TASK ITEM: The material below must be restated exactly, line by line.

SUPPLIED DATA:
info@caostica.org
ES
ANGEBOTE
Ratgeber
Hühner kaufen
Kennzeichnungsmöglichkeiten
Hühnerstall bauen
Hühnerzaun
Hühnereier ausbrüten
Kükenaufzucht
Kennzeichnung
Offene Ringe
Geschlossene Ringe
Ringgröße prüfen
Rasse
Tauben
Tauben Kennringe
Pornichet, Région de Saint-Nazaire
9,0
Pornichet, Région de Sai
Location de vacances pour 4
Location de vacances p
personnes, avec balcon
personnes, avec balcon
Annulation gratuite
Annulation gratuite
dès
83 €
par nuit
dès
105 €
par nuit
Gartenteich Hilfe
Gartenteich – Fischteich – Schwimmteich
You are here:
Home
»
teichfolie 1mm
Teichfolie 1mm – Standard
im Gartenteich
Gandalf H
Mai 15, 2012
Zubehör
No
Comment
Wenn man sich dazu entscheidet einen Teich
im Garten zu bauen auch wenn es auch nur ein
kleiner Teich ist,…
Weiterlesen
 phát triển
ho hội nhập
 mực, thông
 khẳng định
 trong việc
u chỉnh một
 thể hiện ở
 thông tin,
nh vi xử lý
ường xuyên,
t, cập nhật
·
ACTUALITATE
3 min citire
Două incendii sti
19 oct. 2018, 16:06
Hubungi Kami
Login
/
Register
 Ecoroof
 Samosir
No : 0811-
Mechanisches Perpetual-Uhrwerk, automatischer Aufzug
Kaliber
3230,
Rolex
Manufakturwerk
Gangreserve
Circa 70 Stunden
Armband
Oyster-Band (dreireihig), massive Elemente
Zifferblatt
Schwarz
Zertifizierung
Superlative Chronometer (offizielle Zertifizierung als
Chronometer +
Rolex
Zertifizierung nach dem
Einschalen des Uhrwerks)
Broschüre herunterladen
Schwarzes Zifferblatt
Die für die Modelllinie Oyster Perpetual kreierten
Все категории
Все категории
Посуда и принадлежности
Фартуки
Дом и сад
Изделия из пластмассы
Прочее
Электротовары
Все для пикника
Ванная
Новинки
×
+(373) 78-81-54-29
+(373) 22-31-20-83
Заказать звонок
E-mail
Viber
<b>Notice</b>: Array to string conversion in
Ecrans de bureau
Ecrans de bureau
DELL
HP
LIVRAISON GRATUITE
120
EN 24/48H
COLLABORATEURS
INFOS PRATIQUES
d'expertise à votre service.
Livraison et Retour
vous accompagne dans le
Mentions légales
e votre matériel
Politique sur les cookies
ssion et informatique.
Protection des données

ANSWER BELOW:
info@caostica.org
ES
ANGEBOTE
Ratgeber
Hühner kaufen
Kennzeichnungsmöglichkeiten
Hühnerstall bauen
Hühnerzaun
Hühnereier ausbrüten
Kükenaufzucht
Kennzeichnung
Offene Ringe
Geschlossene Ringe
Ringgröße prüfen
Rasse
Tauben
Tauben Kennringe
Pornichet, Région de Saint-Nazaire
9,0
Pornichet, Région de Sai
Location de vacances pour 4
Location de vacances p
personnes, avec balcon
personnes, avec balcon
Annulation gratuite
Annulation gratuite
dès
83 €
par nuit
dès
105 €
par nuit
Gartenteich Hilfe
Gartenteich – Fischteich – Schwimmteich
You are here:
Home
»
teichfolie 1mm
Teichfolie 1mm – Standard
im Gartenteich
Gandalf H
Mai 15, 2012
Zubehör
No
Comment
Wenn man sich dazu entscheidet einen Teich
im Garten zu bauen auch wenn es auch nur ein
kleiner Teich ist,…
Weiterlesen
 phát triển
ho hội nhập
 mực, thông
 khẳng định
 trong việc
u chỉnh một
 thể hiện ở
 thông tin,
nh vi xử lý
ường xuyên,
t, cập nhật
·
ACTUALITATE
3 min citire
Două incendii sti
19 oct. 2018, 16:06
Hubungi Kami
Login
/
Register
 Ecoroof
 Samosir
No : 0811-
Mechanisches Perpetual-Uhrwerk, automatischer Aufzug
Kaliber
3230,
Rolex
Manufakturwerk
Gangreserve
Circa 70 Stunden
Armband
Oyster-Band (dreireihig), massive Elemente
Zifferblatt
Schwarz
Zertifizierung
Superlative Chronometer (offizielle Zertifizierung als
Chronometer +
Rolex
Zertifizierung nach dem
Einschalen des Uhrwerks)
Broschüre herunterladen
Schwarzes Zifferblatt
Die für die Modelllinie Oyster Perpetual kreierten
Все категории
Все категории
Посуда и принадлежности
Фартуки
Дом и сад
Изделия из пластмассы
Прочее
Электротовары
Все для пикника
Ванная
Новинки
×
+(373) 78-81-54-29
+(373) 22-31-20-83
Заказать звонок
E-mail
Viber
<b>Notice</b>: Array to string conversion in
Ecrans de bureau
Ecrans de bureau
DELL
HP
LIVRAISON GRATUITE
120
EN 24/48H
COLLABORATEURS
INFOS PRATIQUES
d'expertise à votre service.
Livraison et Retour
vous accompagne dans le
Mentions légales
e votre matériel
Politique sur les cookies
ssion et informatique.
Protection des données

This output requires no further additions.